China is spending a lot supporting manufacturing, exports, shipbuilding, commodities and even industrial investment at a time of severe over-capacity.
And much of the spending here seems to be to encourage already heavily indebted consumers to borrow more than they would otherwise.
What happens if after 2 years of this, the fiscal and monetary policies have prevented a much more pronounced collapse, but the American consumer’s debt-to-income has risen and excess industrial capacity around the world has likewise increased? A second dip then would be REALLY bad…
Yes the second diiip would be bad but the new gamming committee will vote the credit events as no events (according to FX needs), toxic assets as healthy and stable (according to brand new models), AIG will get replaced by combination of FDIC & GF and the new secretary was just prevented from blocking the Fed custody holdings` (planned) transfer to his account. Just in case.
Any idea that bank liquidation may be possible?
http://cop.senate.gov/reports/library/report-040709-cop.cfm
Bob_in_MA: China is spending a lot supporting manufacturing, exports, shipbuilding, commodities and even industrial investment at a time of severe over-capacity.
It really isn’t. The stimulus is being directed at railroads, middle/low income housing, and health and education. There is excessive overcapacity at somethings. Wild undercapacity at others.
Bob_in_MA: What happens if after 2 years of this, the fiscal and monetary policies have prevented a much more pronounced collapse, but the American consumer’s debt-to-income has risen and excess industrial capacity around the world has likewise increased?
If you have unused industrial capacity then just print money to wipe out debt, which is more or less what the Fed is doing right now.
without a doubt, latent issues amongst non-financials will boom like fungi after a rainstorm.
will the massive shoving of federal umbrellas n raincoats unto the financial markets alleviate the woes of the masses?
will the credit flow smoothly from the federal coffers to that of the end consumer? US GDP has a big (60%?) component based on domestic consumption.
will confidence, or expectations (economist speak), a difficult to measure and equally difficult to control factor be restored?
without a doubt umployment and layoffs will creep higher..we are already past the peaks since 1984..if this time is worse than before..logically breaking higher should be an issue of time.
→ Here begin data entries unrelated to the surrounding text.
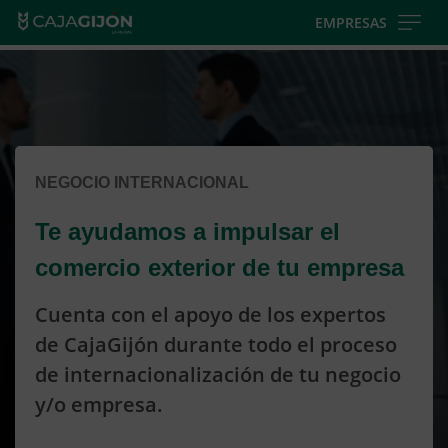
Skip
EMPRESAS
to
Cargando
main
contenido,
contentt
por
favor
espere...
NEGOCIO INTERNACIONAL
Te ayudamos a impulsar el
comercio exterior de tu empresa
Cuenta con el apoyo de los expertos
de CajaGijón durante todo el proceso
de internacionalización de tu negocio
y/o empresa.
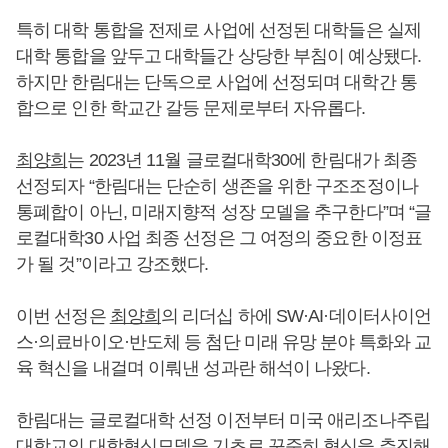
특히 대학 통합을 전제로 사업에 선정된 대학들은 실제
대학 통합을 앞두고 대학들간 상당한 부침이 예상됐다.
하지만 한림대는 단독으로 사업에 선정되며 대학간 통
합으로 인한 학교간 갈등 문제로부터 자유롭다.
최양희
는 2023년 11월 글로컬대학30에 한림대가 최종
선정되자 “한림대는 단순히 생존을 위한 구조조정이나
통폐합이 아닌, 미래지향적 성장 모델을 추구한다”며 “글
로컬대학30 사업 최종 선정은 그 여정의 중요한 이정표
가 될 것”이라고 강조했다.
이번 선정은
최양희
의 리더십 하에 SW·AI·데이터사이언
스·의료바이오·반도체 등 첨단 미래 유망 분야 특화와 교
육 혁신을 내걸며 이뤄낸 성과란 해석이 나왔다.
한림대는 글로컬대학 선정 이전부터 미국 애리조나주립
대학교의 대학혁신모델을 기초로 꾸준히 혁신을 추진해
somehow, i feel money has become a nominal thing. whats important now is expecations, a rare commodity in current times.
It’s quite likely there will be a double dip, because none of the underlying issues have been resolved. Once the various stimulus programs fade, that will be more clear.
The yuan swaps are more a form of investment than a new international currency. It’s protecting their export sector while also finding somewhere else to put their money.